» **Instruction**
Return the count of lines in the following records that include "Benchmarks", and nothing more.

» **Data in this exercise**
BEGIN
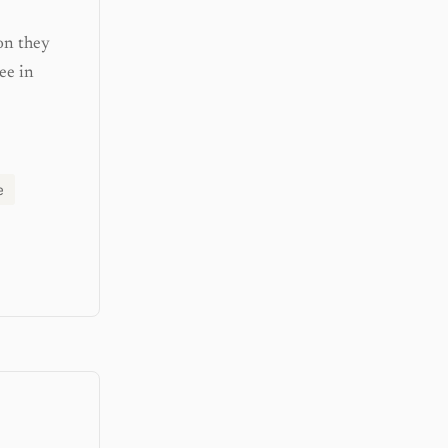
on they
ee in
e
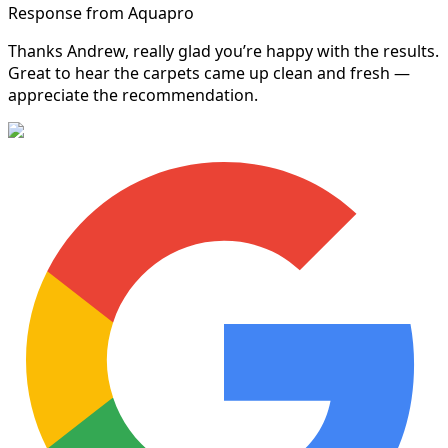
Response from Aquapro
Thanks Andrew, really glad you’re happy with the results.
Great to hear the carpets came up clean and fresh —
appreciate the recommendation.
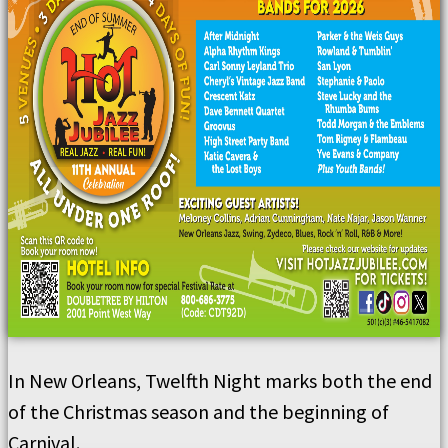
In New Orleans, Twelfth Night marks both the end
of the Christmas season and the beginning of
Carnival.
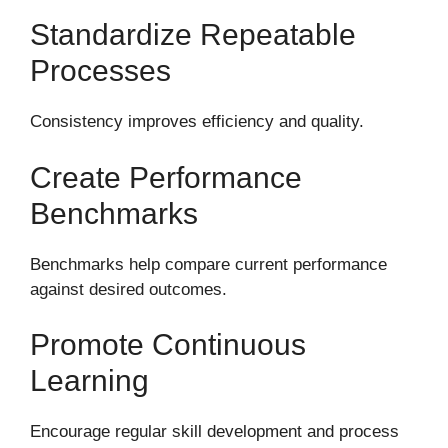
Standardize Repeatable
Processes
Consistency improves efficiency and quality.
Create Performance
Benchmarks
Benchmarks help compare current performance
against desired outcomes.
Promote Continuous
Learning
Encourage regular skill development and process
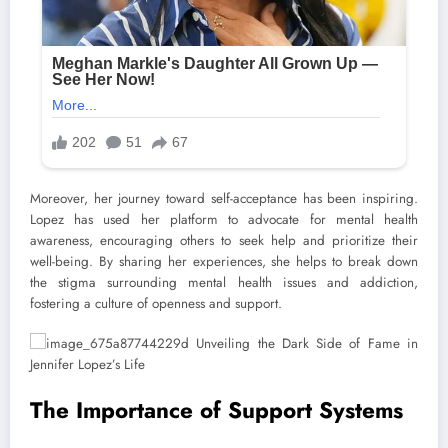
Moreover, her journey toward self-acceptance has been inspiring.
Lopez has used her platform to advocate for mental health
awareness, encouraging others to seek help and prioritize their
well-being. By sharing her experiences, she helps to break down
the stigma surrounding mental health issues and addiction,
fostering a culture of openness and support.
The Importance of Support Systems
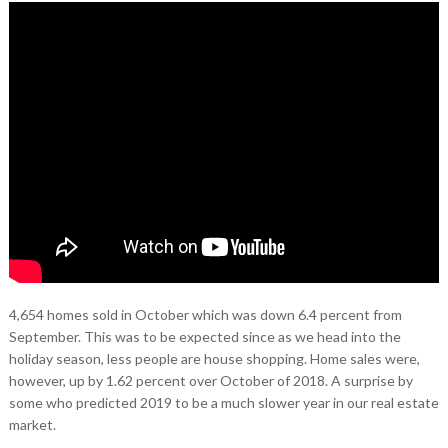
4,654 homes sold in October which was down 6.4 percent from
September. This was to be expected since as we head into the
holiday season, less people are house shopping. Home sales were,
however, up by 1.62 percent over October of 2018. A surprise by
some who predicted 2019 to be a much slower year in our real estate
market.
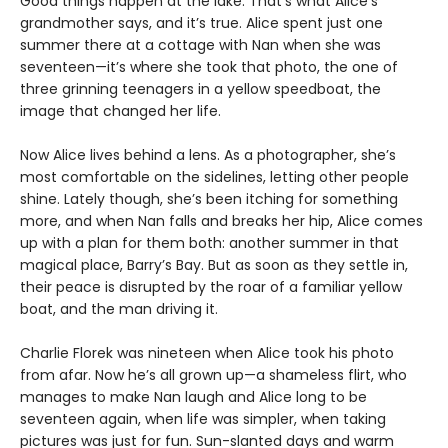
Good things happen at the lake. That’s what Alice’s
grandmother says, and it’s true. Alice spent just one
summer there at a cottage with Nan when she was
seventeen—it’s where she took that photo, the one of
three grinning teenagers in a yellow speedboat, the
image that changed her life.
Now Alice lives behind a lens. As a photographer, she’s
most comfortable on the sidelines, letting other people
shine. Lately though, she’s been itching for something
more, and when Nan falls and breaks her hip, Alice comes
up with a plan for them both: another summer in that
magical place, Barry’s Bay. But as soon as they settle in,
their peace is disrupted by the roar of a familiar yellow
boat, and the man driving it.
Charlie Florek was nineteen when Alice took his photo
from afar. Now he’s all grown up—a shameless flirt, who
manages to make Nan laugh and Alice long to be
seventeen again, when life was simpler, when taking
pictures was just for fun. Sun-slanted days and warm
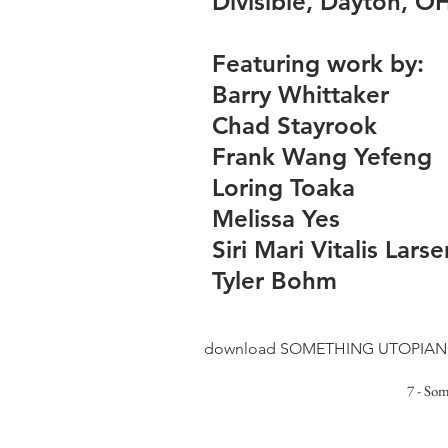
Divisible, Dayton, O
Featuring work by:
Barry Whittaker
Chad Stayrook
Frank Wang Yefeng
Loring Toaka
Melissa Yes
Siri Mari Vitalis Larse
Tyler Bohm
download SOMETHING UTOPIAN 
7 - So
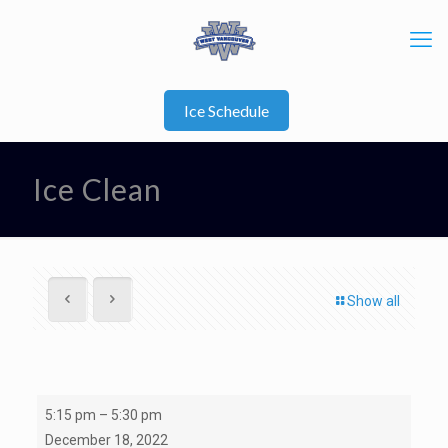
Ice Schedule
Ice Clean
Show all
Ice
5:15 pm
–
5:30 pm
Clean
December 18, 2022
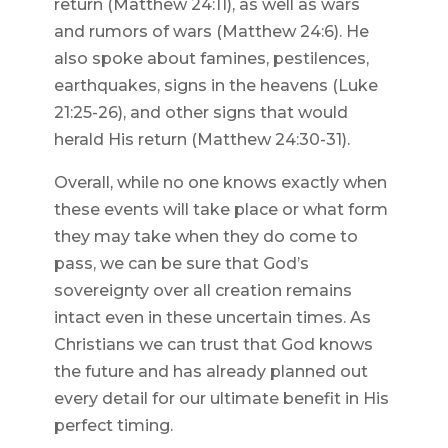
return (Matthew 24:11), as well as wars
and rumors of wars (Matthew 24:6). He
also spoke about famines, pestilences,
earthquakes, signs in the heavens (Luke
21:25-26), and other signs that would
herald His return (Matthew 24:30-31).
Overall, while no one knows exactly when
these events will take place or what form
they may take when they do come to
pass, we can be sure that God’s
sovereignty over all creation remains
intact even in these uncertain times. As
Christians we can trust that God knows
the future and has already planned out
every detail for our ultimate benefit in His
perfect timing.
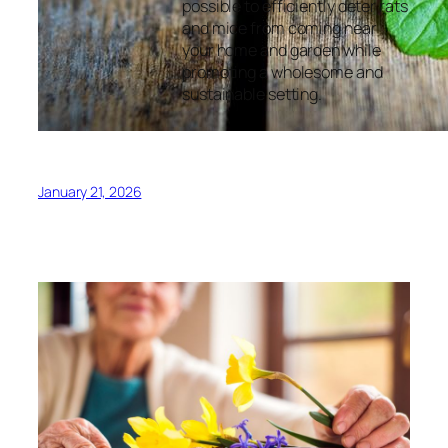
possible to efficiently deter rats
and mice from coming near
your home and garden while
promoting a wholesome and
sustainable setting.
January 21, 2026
END
» **Output of the task**
2